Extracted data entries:
━━━━

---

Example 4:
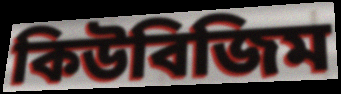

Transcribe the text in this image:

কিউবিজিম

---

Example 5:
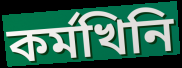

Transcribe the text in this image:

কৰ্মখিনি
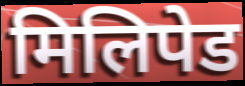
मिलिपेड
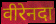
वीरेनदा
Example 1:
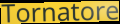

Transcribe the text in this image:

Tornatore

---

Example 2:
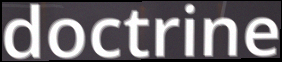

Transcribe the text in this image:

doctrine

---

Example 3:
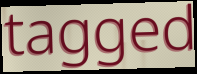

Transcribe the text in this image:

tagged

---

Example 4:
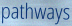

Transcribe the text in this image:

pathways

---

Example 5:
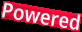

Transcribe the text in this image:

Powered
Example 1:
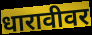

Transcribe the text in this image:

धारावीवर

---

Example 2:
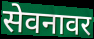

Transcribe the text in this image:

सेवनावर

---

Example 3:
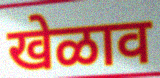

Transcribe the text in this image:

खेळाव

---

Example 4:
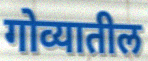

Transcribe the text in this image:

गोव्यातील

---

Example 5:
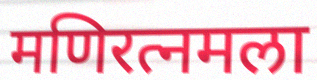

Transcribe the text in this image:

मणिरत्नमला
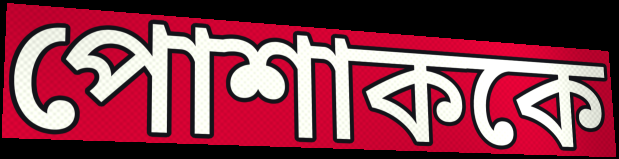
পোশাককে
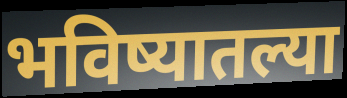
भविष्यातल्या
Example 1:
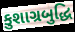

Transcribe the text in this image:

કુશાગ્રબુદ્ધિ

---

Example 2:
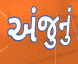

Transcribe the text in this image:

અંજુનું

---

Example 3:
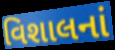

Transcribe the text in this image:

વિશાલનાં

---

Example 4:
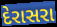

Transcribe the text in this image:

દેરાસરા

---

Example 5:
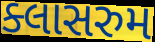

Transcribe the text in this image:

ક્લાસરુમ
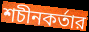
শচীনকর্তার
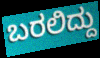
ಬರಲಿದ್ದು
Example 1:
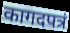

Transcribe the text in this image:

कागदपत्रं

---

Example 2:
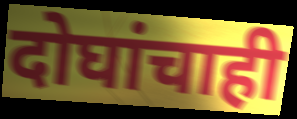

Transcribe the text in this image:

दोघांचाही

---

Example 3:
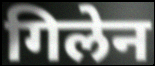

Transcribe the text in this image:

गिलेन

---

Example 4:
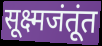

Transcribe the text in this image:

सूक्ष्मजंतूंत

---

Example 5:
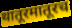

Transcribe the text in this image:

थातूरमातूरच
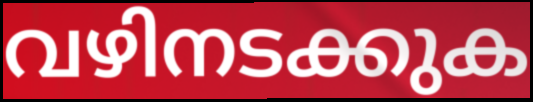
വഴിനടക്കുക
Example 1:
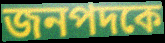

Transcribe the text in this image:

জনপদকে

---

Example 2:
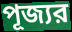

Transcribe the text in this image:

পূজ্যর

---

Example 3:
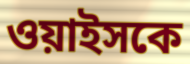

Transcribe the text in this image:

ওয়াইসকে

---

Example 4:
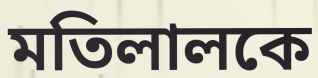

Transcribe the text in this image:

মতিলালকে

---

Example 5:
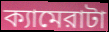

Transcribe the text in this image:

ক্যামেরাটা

━━━━

• **Directions for this task**: When an image appears in the data, skip it and output the rest exactly.

• **Task solution**:
---

Example 4:

Transcribe the text in this image:

কিউবিজিম

---

Example 5:

Transcribe the text in this image:

কৰ্মখিনি
मिलिपेड
वीरेनदा
Example 1:

Transcribe the text in this image:

Tornatore

---

Example 2:

Transcribe the text in this image:

doctrine

---

Example 3:

Transcribe the text in this image:

tagged

---

Example 4:

Transcribe the text in this image:

pathways

---

Example 5:

Transcribe the text in this image:

Powered
Example 1:

Transcribe the text in this image:

धारावीवर

---

Example 2:

Transcribe the text in this image:

सेवनावर

---

Example 3:

Transcribe the text in this image:

खेळाव

---

Example 4:

Transcribe the text in this image:

गोव्यातील

---

Example 5:

Transcribe the text in this image:

मणिरत्नमला
পোশাককে
भविष्यातल्या
Example 1:

Transcribe the text in this image:

કુશાગ્રબુદ્ધિ

---

Example 2:

Transcribe the text in this image:

અંજુનું

---

Example 3:

Transcribe the text in this image:

વિશાલનાં

---

Example 4:

Transcribe the text in this image:

દેરાસરા

---

Example 5:

Transcribe the text in this image:

ક્લાસરુમ
শচীনকর্তার
ಬರಲಿದ್ದು
Example 1:

Transcribe the text in this image:

कागदपत्रं

---

Example 2:

Transcribe the text in this image:

दोघांचाही

---

Example 3:

Transcribe the text in this image:

गिलेन

---

Example 4:

Transcribe the text in this image:

सूक्ष्मजंतूंत

---

Example 5:

Transcribe the text in this image:

थातूरमातूरच
വഴിനടക്കുക
Example 1:

Transcribe the text in this image:

জনপদকে

---

Example 2:

Transcribe the text in this image:

পূজ্যর

---

Example 3:

Transcribe the text in this image:

ওয়াইসকে

---

Example 4:

Transcribe the text in this image:

মতিলালকে

---

Example 5:

Transcribe the text in this image:

ক্যামেরাটা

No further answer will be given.